Lee Seongsoo, Lee Kyu-Sun, Huh Sungun, Liu Song, Lee Do-Yeon, Hong Seung Hyun, Yu Kweon, Lu Bingwei
Department of Pathology, Stanford University School of Medicine, Stanford, CA 94305, USA.
BioNanotechnology Research Center, Korea Research Institute of Biotechnology and Bioscience, Daejeon, 305-806, Korea.
Dev Cell. 2016 Apr 18;37(2):174-189. doi: 10.1016/j.devcel.2016.03.023.
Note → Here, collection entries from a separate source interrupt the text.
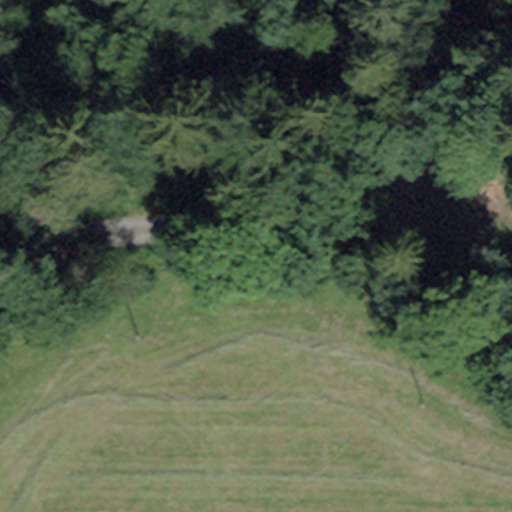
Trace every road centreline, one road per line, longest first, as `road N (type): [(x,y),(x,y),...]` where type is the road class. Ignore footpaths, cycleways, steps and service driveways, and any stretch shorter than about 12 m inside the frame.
road 1 (unclassified): [(0,263),(86,233),(227,213),(311,211),(421,231),(511,285)]
road 2 (track): [(455,0),(392,221)]
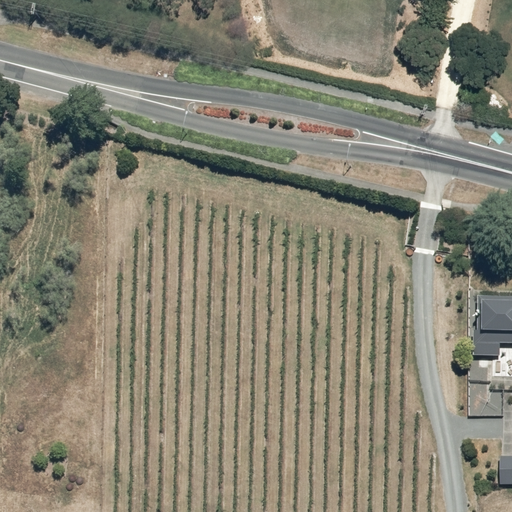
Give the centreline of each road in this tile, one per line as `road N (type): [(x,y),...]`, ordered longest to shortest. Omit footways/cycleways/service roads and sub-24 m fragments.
road 1 (secondary): [(422,149),(332,148),(230,132),(58,76)]
road 2 (secondary): [(58,76),(281,104),(386,131),(422,149)]
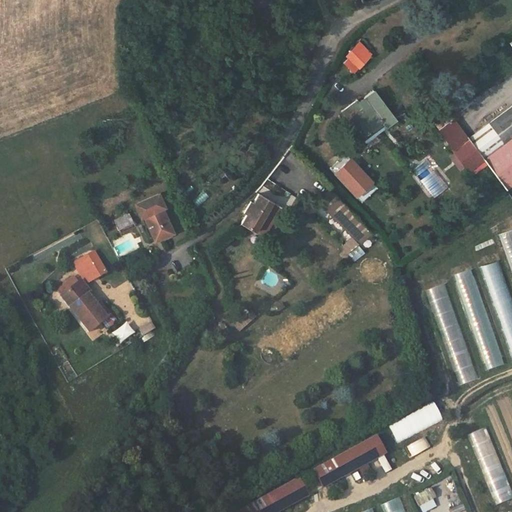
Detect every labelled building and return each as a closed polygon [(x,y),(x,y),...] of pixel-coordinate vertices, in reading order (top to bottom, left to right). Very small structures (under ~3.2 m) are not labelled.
[(351,73),(371,56),(361,44),(341,62),(351,73)] [(373,91),(358,102),(363,108),(356,113),(350,105),(341,111),(361,137),(377,125),(374,122),(378,118),(384,126),(385,128),(396,120),(373,91)] [(475,110),(490,100),(486,95),(471,105),(475,110)] [(363,108),(358,102),(357,100),(350,105),(356,113),(363,108)] [(486,163),(505,189),(511,184),(511,105),(468,138),(482,158),(486,163)] [(453,118),(451,115),(449,113),(434,124),(438,129),(453,118)] [(363,141),(384,126),(378,118),(374,122),(377,125),(361,137),(363,141)] [(453,118),(438,129),(449,144),(453,149),(452,150),(456,155),(466,170),(468,169),(472,174),(483,165),(480,160),(482,158),(468,138),(453,118)] [(346,153),(331,168),(363,201),(378,186),(346,153)] [(466,170),(456,155),(451,159),(462,174),(466,170)] [(343,218),(349,225),(356,217),(331,192),(324,200),(325,201),(321,205),(338,222),(343,218)] [(255,230),(270,204),(271,203),(257,195),(252,203),(250,202),(243,213),(246,214),(241,223),(255,230)] [(144,216),(155,241),(173,233),(162,209),(165,207),(159,196),(135,205),(140,217),(144,216)] [(270,204),(255,230),(263,235),(279,209),(270,204)] [(128,214),(114,220),(118,229),(132,222),(128,214)] [(343,218),(338,222),(345,229),(349,225),(343,218)] [(133,225),(132,222),(118,229),(119,232),(133,225)] [(352,259),(362,251),(358,245),(348,252),(352,259)] [(105,272),(93,251),(74,262),(86,284),(105,272)] [(511,361),(511,302),(497,259),(478,265),(503,341),(505,340),(511,361)] [(482,371),(500,366),(470,270),(452,275),(482,371)] [(106,318),(78,282),(77,283),(73,277),(64,284),(69,290),(62,295),(60,296),(89,332),(106,318)] [(427,289),(455,385),(474,380),(446,283),(427,289)] [(69,290),(64,284),(57,289),(62,295),(69,290)] [(366,314),(376,308),(371,299),(361,305),(366,314)] [(242,308),(230,325),(241,332),(253,315),(242,308)] [(118,344),(132,332),(124,322),(109,334),(118,344)] [(143,336),(154,330),(150,323),(140,329),(143,336)] [(433,403),(386,424),(395,442),(441,421),(433,403)] [(467,434),(494,505),(511,498),(511,495),(486,427),(467,434)] [(377,435),(357,445),(367,463),(387,452),(377,435)] [(403,447),(409,458),(429,448),(423,437),(403,447)] [(357,445),(313,470),(323,488),(367,463),(357,445)] [(383,455),(376,459),(384,473),(390,470),(383,455)] [(297,497),(269,511),(277,511),(308,495),(298,478),(289,483),(297,497)] [(235,511),(269,511),(297,497),(289,483),(235,511)] [(420,511),(423,511),(437,506),(428,487),(412,495),(420,511)] [(406,511),(401,496),(382,503),(385,511),(406,511)]
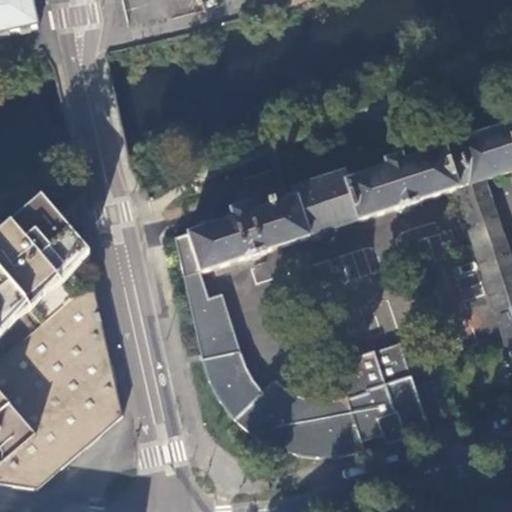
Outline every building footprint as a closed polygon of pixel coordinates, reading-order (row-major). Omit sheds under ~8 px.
[(0,0),(0,38),(36,31),(30,1),(29,0),(0,0)] [(458,146),(447,150),(446,150),(458,190),(457,190),(463,209),(492,199),(486,181),(511,172),(511,125),(457,144),(458,146)] [(346,173),(321,182),(336,228),(358,221),(358,222),(401,208),(402,209),(420,204),(419,203),(457,190),(458,190),(446,150),(406,163),(403,157),(386,162),(389,169),(349,182),(346,173)] [(228,221),(175,237),(184,279),(201,273),(202,273),(243,260),(244,262),(267,254),(267,253),(310,239),(310,237),(336,228),(321,182),(292,191),(292,192),(288,194),(280,169),(247,180),(255,205),(249,207),(249,205),(230,212),(231,213),(226,215),(228,221)] [(496,309),(511,303),(511,259),(492,199),(463,209),(496,309)] [(122,420),(85,259),(61,232),(38,207),(0,238),(0,283),(22,309),(0,327),(0,487),(34,492),(122,420)] [(271,260),(251,266),(256,282),(275,276),(271,260)] [(184,279),(203,361),(235,354),(219,279),(205,284),(202,273),(201,273),(184,279)] [(0,327),(22,309),(0,283),(0,327)] [(511,303),(496,309),(511,357),(511,356),(511,303)] [(405,439),(430,431),(411,376),(402,378),(396,358),(404,356),(399,343),(376,351),(405,439)] [(387,445),(405,439),(376,351),(356,357),(370,398),(351,404),(349,405),(347,398),(337,401),(330,402),(322,403),(315,403),(309,401),(302,399),(293,395),(285,389),(277,383),(271,378),(254,392),(249,385),(244,376),(237,360),(235,354),(203,361),(205,371),(209,382),(214,393),(221,404),(228,413),(236,422),(246,430),(256,437),(266,444),(278,449),(290,453),(302,457),(315,458),(328,459),(341,458),(354,456),(364,453),(361,442),(383,436),(387,445)] [(402,378),(411,376),(404,356),(396,358),(402,378)] [(370,398),(356,357),(336,363),(347,398),(349,405),(351,404),(370,398)]
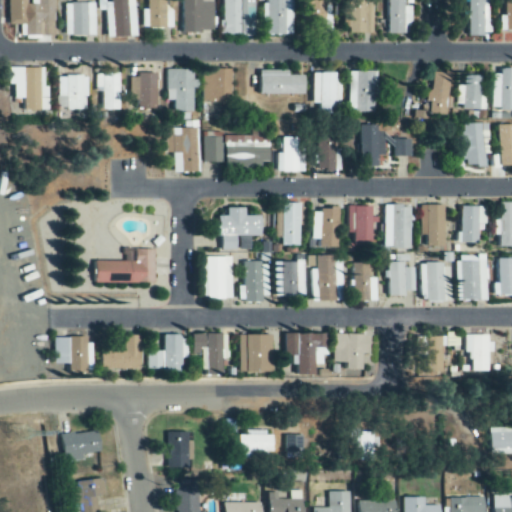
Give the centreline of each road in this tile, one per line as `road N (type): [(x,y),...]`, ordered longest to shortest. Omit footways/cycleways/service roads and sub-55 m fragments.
road 1 (residential): [(511,393),(0,405)]
road 2 (residential): [(511,65),(0,59)]
road 3 (residential): [(25,329),(511,328)]
road 4 (residential): [(511,199),(87,195)]
road 5 (residential): [(184,196),(182,329)]
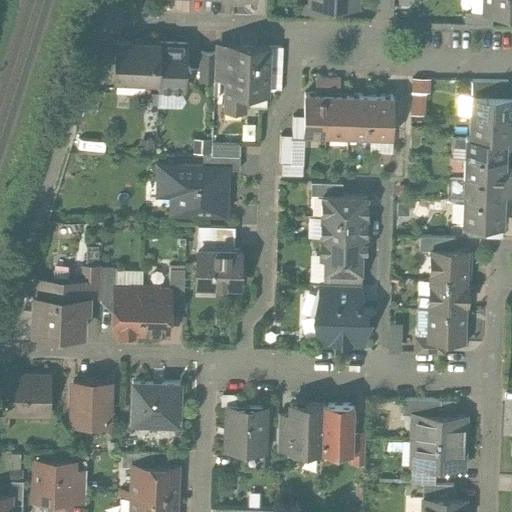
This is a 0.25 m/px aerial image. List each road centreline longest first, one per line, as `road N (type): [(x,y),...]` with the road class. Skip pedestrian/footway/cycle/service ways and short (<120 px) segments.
road 1 (track): [(136,0),(2,413)]
road 2 (residential): [(250,434),(250,389),(272,364),(278,176),(299,155),(299,93)]
road 3 (residential): [(10,413),(214,419)]
road 4 (residential): [(392,437),(401,239)]
road 5 (residential): [(116,79),(299,93)]
road 6 (residential): [(250,434),(392,437)]
road 7 (residential): [(390,95),(417,119),(511,122)]
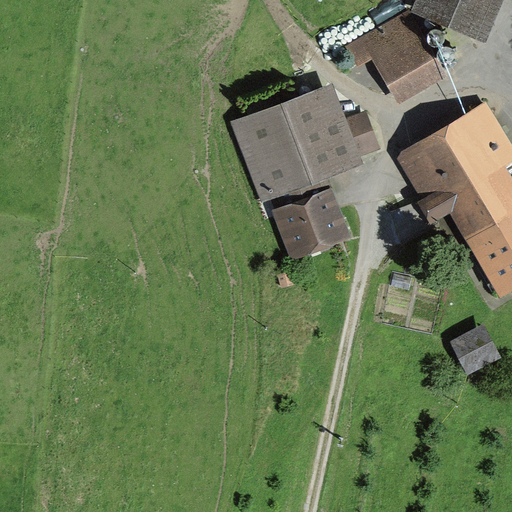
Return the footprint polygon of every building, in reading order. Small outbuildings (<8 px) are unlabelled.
[(486,0),(419,0),(417,6),(474,31),(486,0)] [(373,54),(396,93),(439,68),(408,14),(365,39),(364,37),(349,46),(358,63),(373,54)] [(310,93),(309,88),(303,86),(299,92),(301,96),(307,97),(310,93)] [(277,215),(285,212),(324,197),(318,183),(325,180),(322,172),(352,161),(350,156),(376,146),(363,114),(338,124),(334,114),(323,118),(314,95),(241,123),(277,215)] [(506,282),(511,277),(511,200),(494,170),(511,159),(511,149),(488,109),(404,160),(416,180),(437,167),(448,186),(423,201),(433,217),(458,202),(506,282)] [(338,233),(324,197),(285,212),(299,248),(338,233)] [(278,275),(281,285),(293,281),(289,271),(278,275)] [(462,344),(471,361),(489,351),(481,335),(462,344)]
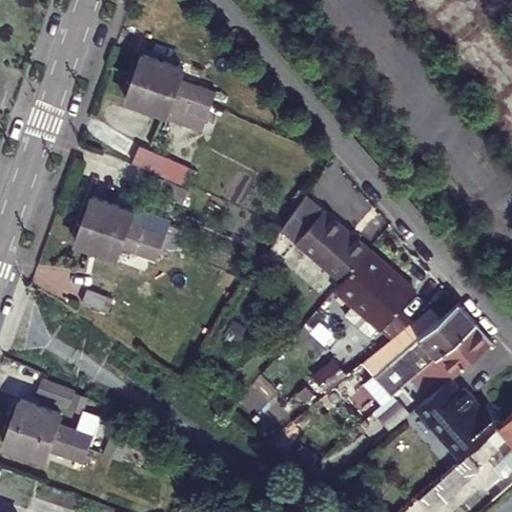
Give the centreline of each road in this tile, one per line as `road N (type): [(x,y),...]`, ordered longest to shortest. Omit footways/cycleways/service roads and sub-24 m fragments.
road 1 (residential): [(206,0),(511,341)]
road 2 (residential): [(84,0),(0,242)]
Mitochondria play central roles in buffering intracellular Ca²⁺ transients. While basal mitochondrial Ca²⁺ (Ca²⁺ mito) is needed to maintain organellar physiology, Ca²⁺ mito overload can lead to cell death. How Ca²⁺ mito homeostasis is regulated is not well understood. Here we show that Miro, a known component of the mitochondrial transport machinery, regulates Drosophila neural stem cell (NSC) development through Ca²⁺ mito homeostasis control, independent of its role in mitochondrial transport. Miro interacts with Ca²⁺ transporters at the ER-mitochondria contact site (ERMCS). Its inactivation causes Ca²⁺ mito depletion and metabolic impairment, whereas its overexpression results in Ca²⁺ mito overload, mitochondrial morphology change, and apoptotic response. Both conditions impaired NSC lineage progression. Ca²⁺ mito homeostasis is influenced by Polo-mediated phosphorylation of a conserved residue in Miro, which positively regulates Miro localization to, and the integrity of, ERMCS. Our results elucidate a regulatory mechanism underlying Ca²⁺ mito homeostasis and how its dysregulation may affect NSC metabolism/development and contribute to disease.
线粒体在缓冲细胞内钙离子瞬变中起核心作用。虽然基础线粒体钙离子(Ca²⁺mito)对于维持细胞器生理功能是必需的,但Ca²⁺mito过载会导致细胞死亡。目前对Ca²⁺mito稳态如何调节尚不清楚。在此,我们表明Miro是线粒体运输机制的一个已知组成部分,它通过控制Ca²⁺mito稳态来调节果蝇神经干细胞(NSC)的发育,这与其在线粒体运输中的作用无关。Miro在内质网-线粒体接触位点(ERMCS)与钙离子转运体相互作用。其失活会导致Ca²⁺mito耗竭和代谢受损,而其过表达则会导致Ca²⁺mito过载、线粒体形态改变和凋亡反应。这两种情况都会损害NSC谱系进展。Ca²⁺mito稳态受Polo介导的Miro中一个保守残基的磷酸化影响,该磷酸化正向调节Miro定位于ERMCS及其完整性。我们的结果阐明了Ca²⁺mito稳态的调控机制,以及其失调如何影响NSC代谢/发育并导致疾病。